I never thought I would live long enough to see either of my granddaughters get married. My granddaughter Rose announced her engagement to be wed in August on the east coast. I had been barely managing getting around, with a lot of help from family and friends. Needless to say, when I started saying I wanted to get to the wedding they were all very skeptical! I started worrying about what I was going to wear, and everyone thought I had finally lost my mind. What they didn’t know is that I began walking for exercise. First I started walking around my condo. I had a walker and a wheel chair. I finally was able to use just a cane. I got really tired and would need a nap after just going from the living room to the bedroom and back. I even did the really dumb exercises the doctor had been trying to get me to do; hanging on the kitchen counter, doing things, feeling like an absolute “idjit”.

Pretty soon I was trying to walk up the stairs. The day I made it up the whole flight without stopping…what an accomplishment that was!
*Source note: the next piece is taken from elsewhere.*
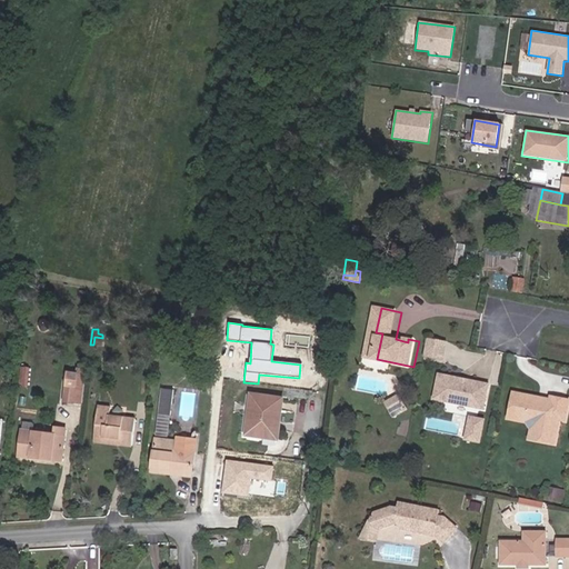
[(370,358),(377,359),(382,333),(376,332),(370,358)]
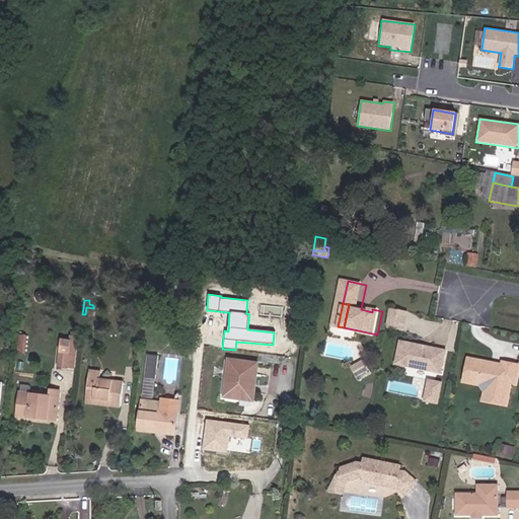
[(410,329),(413,312),(395,309),(391,326),(410,329)]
I tried to eat better too. That was the worst part. I love to eat! I even bought a bathing suit and went to the pool for what they call “water aerobics” or something. Just getting to the pool, splashing around in the water with the sun on my face was about all the exercise I could manage, but it was worth it.

The trips to the grocery store were fun practice for getting out and about. I hadn’t been going out shopping. Someone else would shop for me. My friends decided that if I was going to a wedding on the east coast I had better at least be able to make it to the grocers! It was quite a production at first. They have little electric scooters at the store to get around in. Pretty soon I was able to walk to the car and from the car into the store using just my cane. Boy did I have fun driving in the store wielding my cane about like I was Sir Lancelot! That is one fun thing about being an old lady; you can get away with things.

No one believed I was really going to the wedding. And, no one could argue that I wasn’t in good enough shape to get around. So I went! The wedding was wonderful. The groom was handsome. The bride was beautiful. I saw people I haven’t seen in years. I had to take naps, but I made it! And I got to see the radiant look on her face my very own self!

My house has the morning and mid afternoon sun to warm it up and keep it bright. I watch too much TV. I’d rather, than spend all my time thinking about everything all the time. The stuff they have on TV these days! Every now and then I remember something interesting but I have more and more trouble figuring out how to work the computer. I was never able to do it by myself anyway! Some days I wish I had a type writer, but I never liked typing! My hand writing isn’t great, but I have friends I tell things too and they say they will pass them on. I can only hope they don’t pass on ALL the stories I have told them, at least not on paper!